A taxi directly from the airport will cost approximately 20.00 to 25.00 GBP to the city centre for a one-way journey. 
There is also a bus service direct from the airport to the city centre which will cost 4.50 GBP single or 7.50 GBP return - the Airlink 100. This is a frequent service (every 10 minutes during peak times) and will bring you close to Waverley Railway Station, only a short walk to the workshop venue.
Lothian buses charge £1.70 for a single, £4.00 for a day ticket. Please note that the exact fare is required and no change is given.
If travelling by train, please note that Edinburgh has several railway stations - Waverley Railway Station being the main station and closest to the workshop venue. If you alight at Edinburgh Waverley, the workshop venue is an easy 15 minute walk away

Programme

A tentative programme will be appear here shortly.

 

Talks and abstracts

Alessio Corti
Volume-preserving birational maps of PP3
After a short summary of the Sarkisov program for Mori fibred Calabi–Yau pairs, I report on joint work with Araujo and Massarenti on volume preserving birational maps of PP3.

Anne-Sophie Kaloghiros
Maximal intersection Calabi-Yau pairs
A Calabi-Yau (CY) pair (X, D) consists of a normal projective variety and a reduced
anti-canonical integral divisor D on it.
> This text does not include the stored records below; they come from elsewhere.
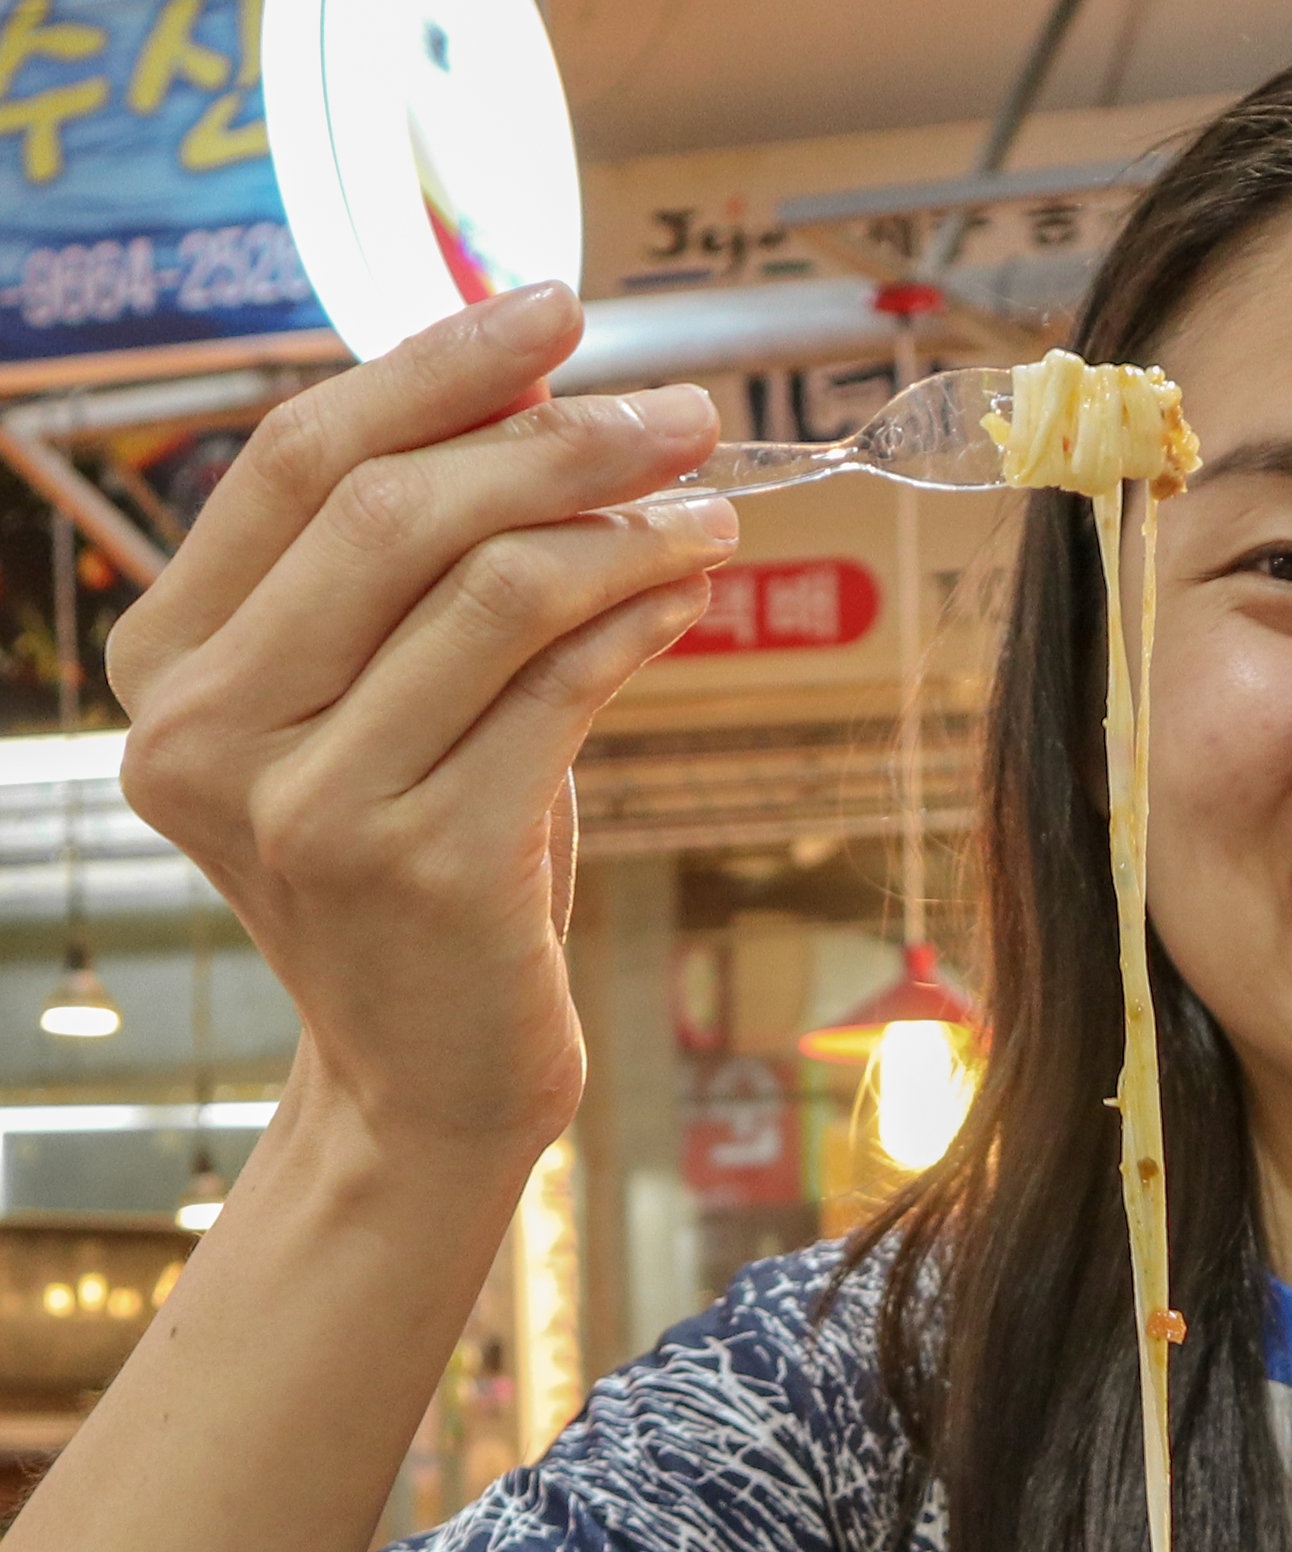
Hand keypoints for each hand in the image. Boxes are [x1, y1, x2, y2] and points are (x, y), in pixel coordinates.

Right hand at [106, 283, 732, 1157]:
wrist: (429, 1083)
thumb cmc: (423, 873)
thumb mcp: (378, 710)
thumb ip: (411, 570)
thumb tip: (537, 382)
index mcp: (166, 670)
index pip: (293, 462)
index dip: (432, 369)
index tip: (554, 312)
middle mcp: (206, 735)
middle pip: (390, 510)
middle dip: (554, 436)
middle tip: (679, 416)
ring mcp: (309, 808)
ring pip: (487, 591)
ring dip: (622, 529)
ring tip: (708, 514)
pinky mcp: (425, 866)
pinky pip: (556, 690)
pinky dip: (638, 622)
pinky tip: (688, 598)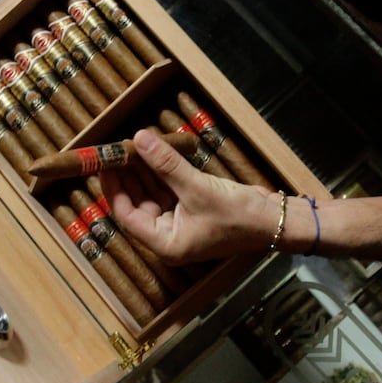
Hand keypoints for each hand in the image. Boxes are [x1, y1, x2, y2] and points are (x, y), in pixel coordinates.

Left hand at [99, 129, 277, 263]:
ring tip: (133, 147)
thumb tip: (139, 139)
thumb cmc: (238, 215)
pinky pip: (168, 192)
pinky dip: (161, 174)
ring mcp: (180, 224)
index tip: (105, 163)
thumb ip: (166, 164)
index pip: (126, 215)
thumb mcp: (198, 188)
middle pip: (136, 205)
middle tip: (118, 150)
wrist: (275, 221)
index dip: (113, 188)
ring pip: (151, 196)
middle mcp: (168, 237)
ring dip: (144, 173)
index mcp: (165, 243)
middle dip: (128, 177)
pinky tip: (154, 154)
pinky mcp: (191, 211)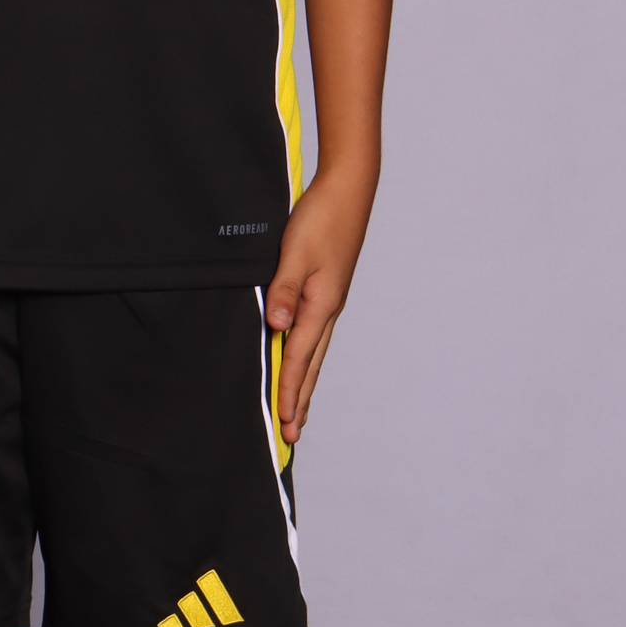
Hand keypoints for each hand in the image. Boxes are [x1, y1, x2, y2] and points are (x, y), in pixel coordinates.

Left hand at [262, 165, 376, 447]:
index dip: (288, 390)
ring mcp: (328, 302)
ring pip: (314, 353)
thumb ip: (285, 289)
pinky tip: (299, 362)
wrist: (347, 190)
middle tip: (291, 435)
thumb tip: (278, 327)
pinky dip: (305, 357)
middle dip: (300, 400)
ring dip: (304, 383)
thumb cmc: (321, 218)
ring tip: (297, 411)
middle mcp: (327, 309)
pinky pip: (313, 335)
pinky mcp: (325, 291)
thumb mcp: (296, 251)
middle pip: (312, 365)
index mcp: (321, 304)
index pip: (299, 357)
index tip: (282, 422)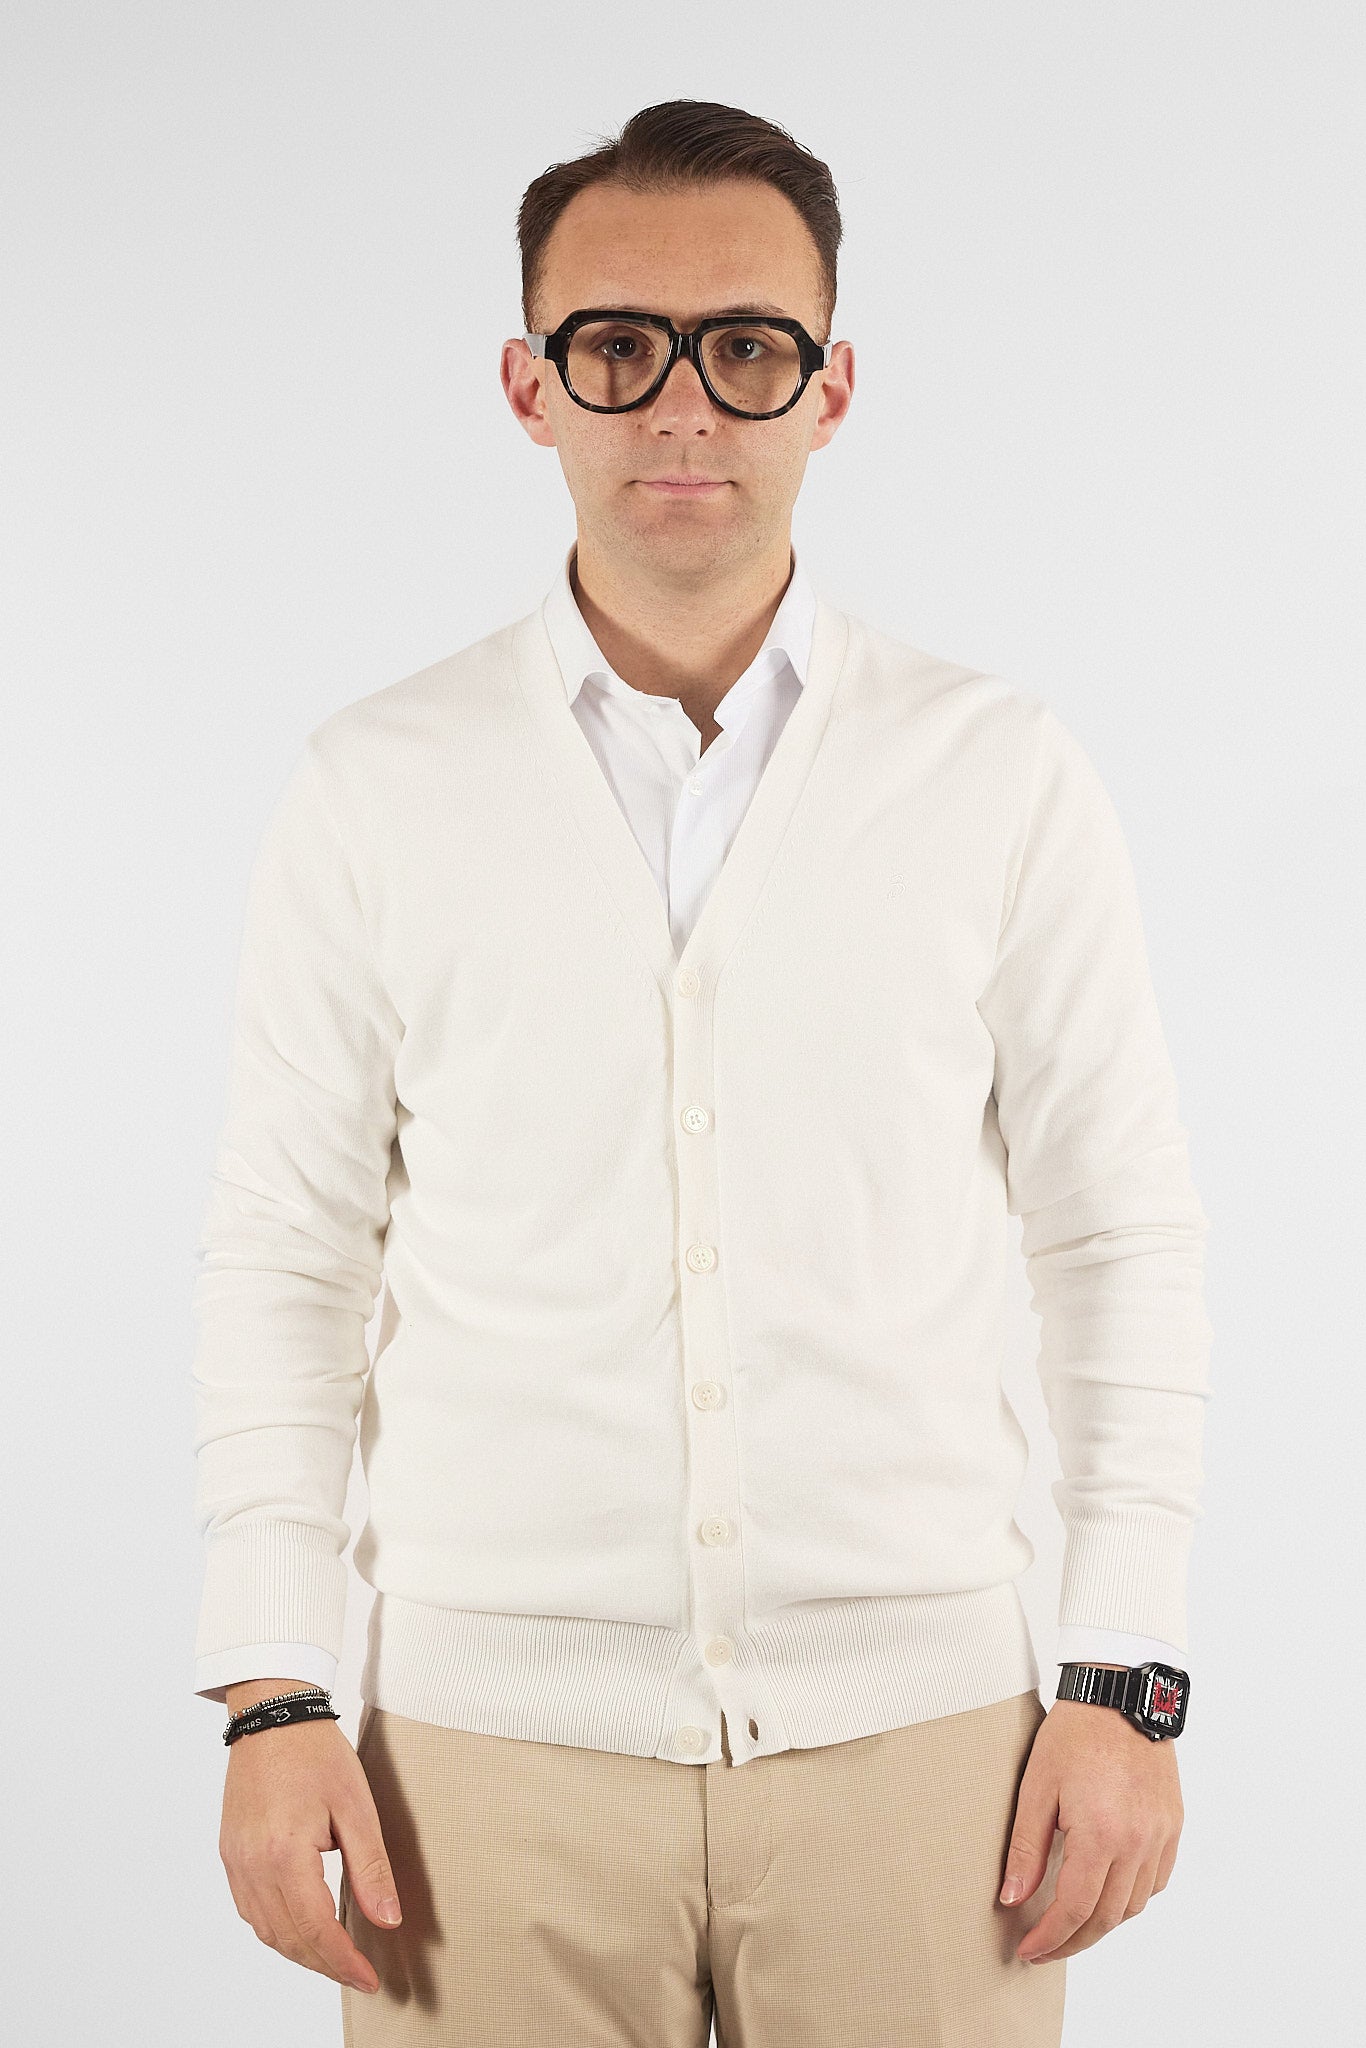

Such pairs come up in a variety of contexts; for example, cluster varieties are obtained by glueing CY pairs by crepant birational maps. Recent developments in mirror symmetry suggest that cluster varieties are “natural" mirror partners of Fano varieties with a toric degeneration, and that understanding the birational geometry of CY pairs is an important step in the study of mirror symmetry and moduli of Fano varieties.
In this talk, I will discuss the birational geometry of CY pairs and some 3-fold examples.

John Ottem                     
The integral Hodge conjecture for curve classes
The Hodge conjecture predicts which rational cohomology classes on a smooth complex projective variety can be represented by linear combinations of complex subvarieties. The integral Hodge conjecture, the analogous conjecture for integral homology classes, is known to be false in general (the first counterexamples were given in dimension 7 by Atiyah and Hirzebruch). I'll give a short survey talk on this conjecture, and present some new counterexamples in dimension three. This is joint work with Olivier Benoist.

Piotr Pokora
On the bounded negativity conjecture
The main aim of my talk is to present some recent developments on the bounded negativity conjecture. The conjecture states that for every smooth complex projective surface $X$ there exists an integer $b(X)$ such that for all irreducible and reduced curves $C \subset X$ one has $C^{2} \geq -b(X)$. There are some surfaces for which the BNC holds, for instance surfaces with the canonical divisor $-K_{X}$ being $\mathbb{Q}$-effective, but in general the question is open. It is notoriously difficult to predict where a certain blowing up of a given surface has bounded negativity, for instance it is not known whether the blowing up of the complex projective plane along $10$ very general points has bounded negativity. In my talk I am going to discuss the current state of the art in that field especially focusing on the effective bounds on the self-intersection numbers of certain classes of curve on blow ups of surfaces with Kodaira dimension $\leq 0$.

Konstantin Shramov
Birational automorphisms of surfaces and threefolds
I will survey boundedness results for finite groups of birational automorphisms of surfaces and threefolds, with special regard for Jordan property.

Francesco Zucconi
Rationality of special subloci in the moduli space of spin curves
We will show how to use the birational geometry of some well-known Fano 3-folds to prove the rationality of the moduli space of spin hyperelliptic curves and of genus 4 spin curves with a unique trigonal series.